Sikap ketat dan kritis terhadap sanad hadis akhirnya menjadi sikap umum di kalangan para ulama hadis
b.    Meningkatkan kesungguhan dalam meneliti hadis
Aktivitas dalam mencari serta meneliti kebenaran suatu hadis juga telah dimulai sejak zaman sahabat dan tabi’in. Pada masa itu timbul usaha melakukan perlawatan dari suatu daerah  lainnya yang kadang-kadang hanya untuk kepentingan meneliti kebenaran sebuah hadis dari seorang perawinya.

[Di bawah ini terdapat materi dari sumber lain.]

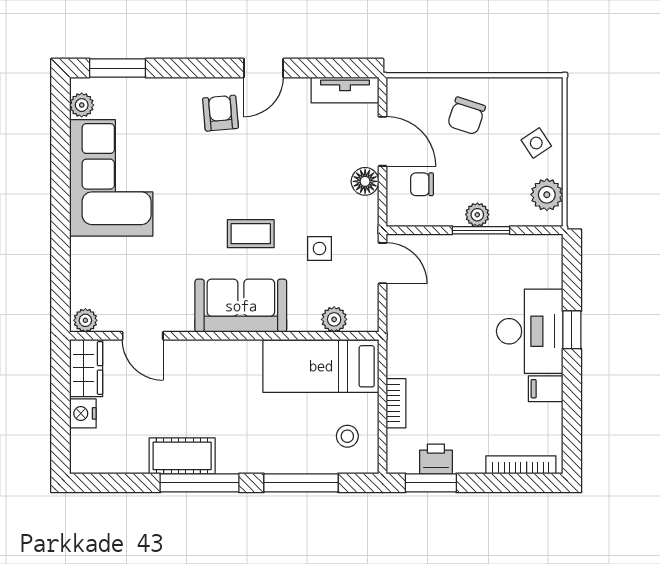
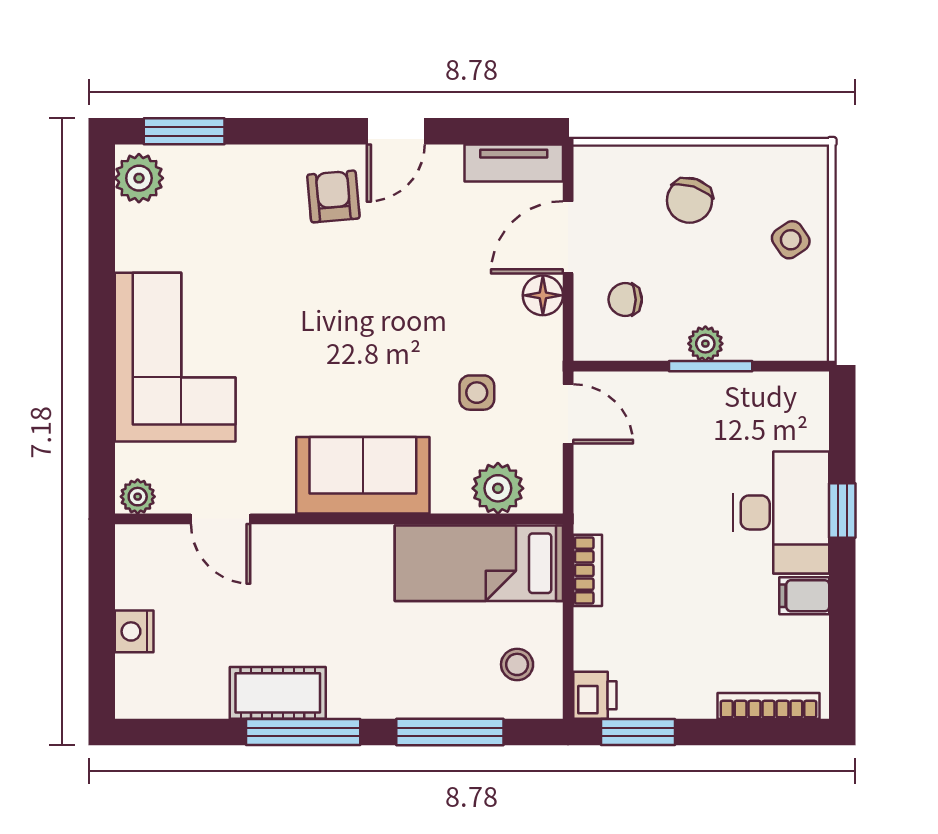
plant: (82, 105) -> (139, 178), width x1.38, depth x1.38
door: (383, 141) -> (568, 237), swing flipped
corner sofa: (111, 178) -> (175, 357), moved
plant: (547, 195) -> (806, 315), removed
coffee table: (251, 234) -> (377, 371), removed
plant: (334, 319) -> (498, 488), width x1.38, depth x1.38
wardrobe: (86, 368) -> (139, 566), removed
bookcase: (396, 403) -> (588, 570), moved
printer: (436, 459) -> (595, 695), moved, turned 90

c.    Menyelidiki dan membasmi kebohongan yang dilakukan terhadap hadis
Di samping sikap hati-hati dalam menerima dan meriwayatkan suatu hadis, para Ulama juga melakukan penyelidikan terhadap pelaku kebohongan dan pemalsuaan Hadis dan sekaligus menutup serta membatasi ruang gerak mereka dalam memalsukan Hadis.

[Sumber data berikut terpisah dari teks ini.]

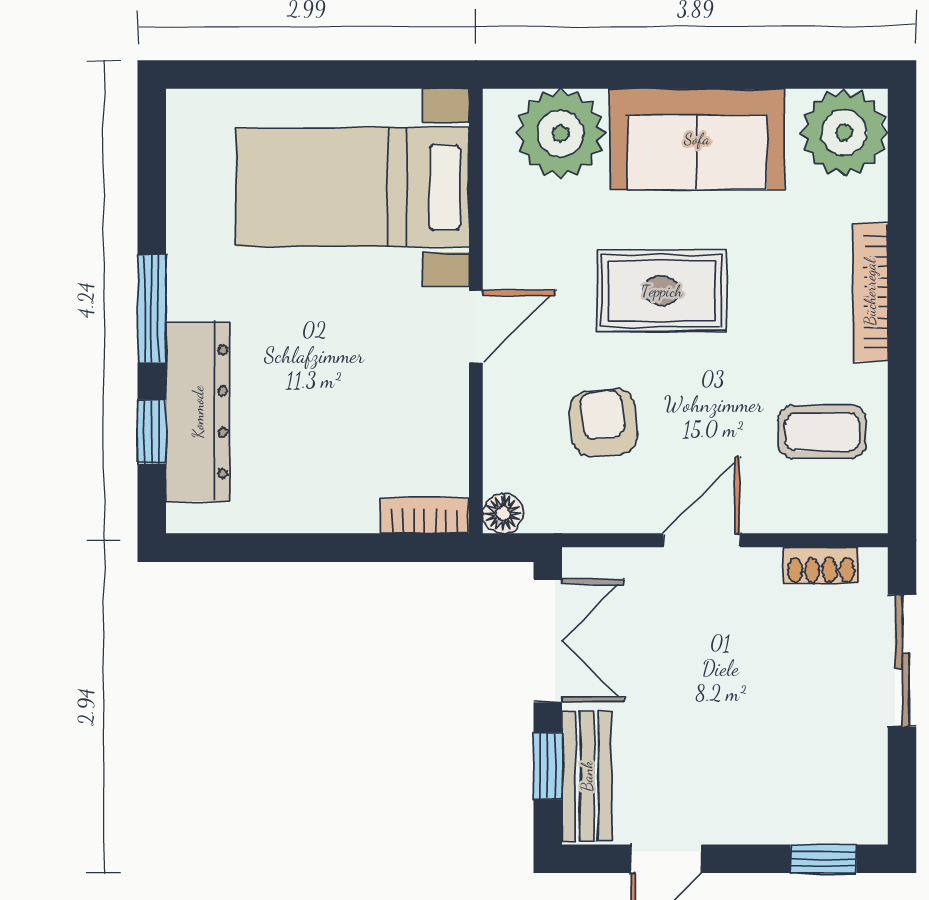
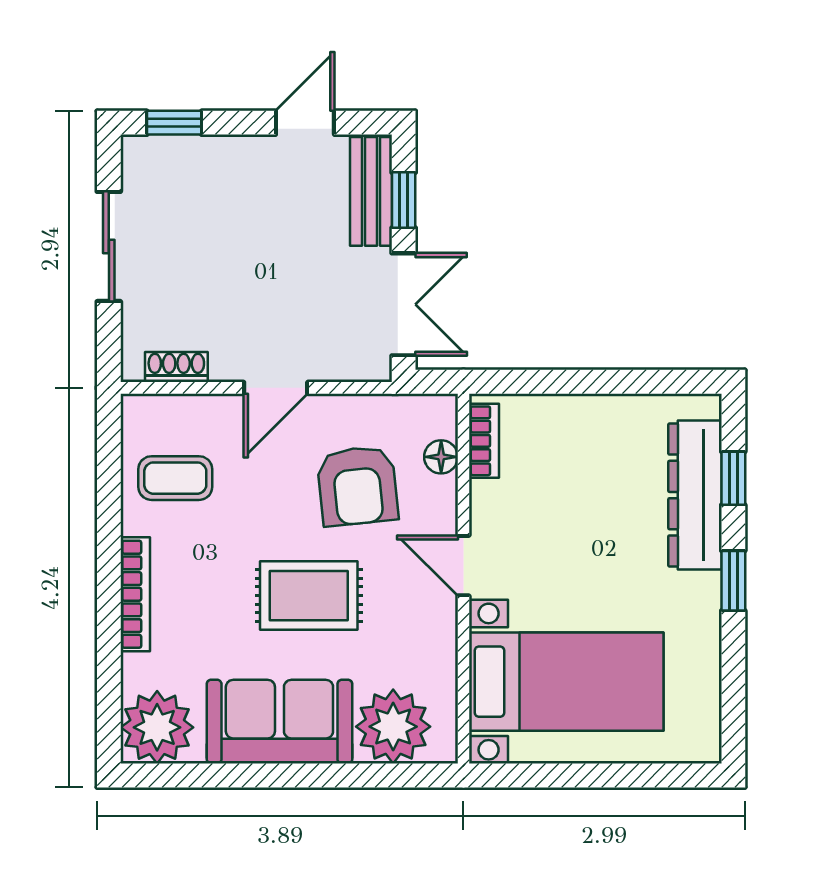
window: (152, 309) -> (733, 581), width x0.67
door: (476, 327) -> (463, 566), hinge flipped
armchair: (603, 423) -> (357, 486), width x1.38, depth x1.38
floor lamp: (503, 513) -> (441, 457), moved
bookcase: (425, 516) -> (484, 441), moved, turned -90
double door: (548, 641) -> (404, 304), swing flipped
sliding door: (902, 661) -> (109, 246), moved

d.   Menerangkan keadaan para perawi
Adalah merupakan keharusan bagi para ulama hadis untuk mengenali para perawi hadis, sehingga mereka dapat menetapkan dan sekaligus membedakan perawi yang benar dan dapat dipercaya riwayatnya dari perawi yang pembohong, dengan demikian dapat dibedakan makna hadis yang Shahih, yang dhaif, bahkan yang palsu.
 
B A B III
PENUTUP
A.  Kesimpulan
Penyebaran hadist hadist dha’if, maudhu’, bahkan palsu di dunia islam telah memberikan kontribusi yang sangat besar terhadap penyimpangan akidah dan ibadah dikalangan umat islam. Yang dilatar belakangi oleh berbagai macam aspek seperti politik, kaum zindik yang ingin merusak islam, kefanatikan, dan yang lainnya. Oleh sebab itu dibutuhkan kepedulian dari diri kita sebagai muslim untuk menyelasaikan masalah  diatas. Banyak cara yang dapat kita lakukan, seperti: meneliti hadis tersebut, memilih perawi-perawi hadis yang telah terpercaya, dan lain sebagainya
B.  Saran
Alhamdulillah, makalah ini dapat diselesaikan dengan sebaik mungkin. Meskipun makalah ini telah tersusun dengan sistematisnya.  Namun  bukan  berarti  makalah ini tidak mempunyai kekurangan. Oleh karena  itu,  penulis  sangat  mengharapkan kritik maupun saran yang sifatnya membangu.

DAFTAR PUSTAKA

Suparta, Munzier. 2008. Ilmu Hadis. Jakarta: PT RajaGrafindo Persada.
Nashiruddin Al-Albani, Muhammad. 2001. Silsilah Hadist Dha’if dan Maudhu’.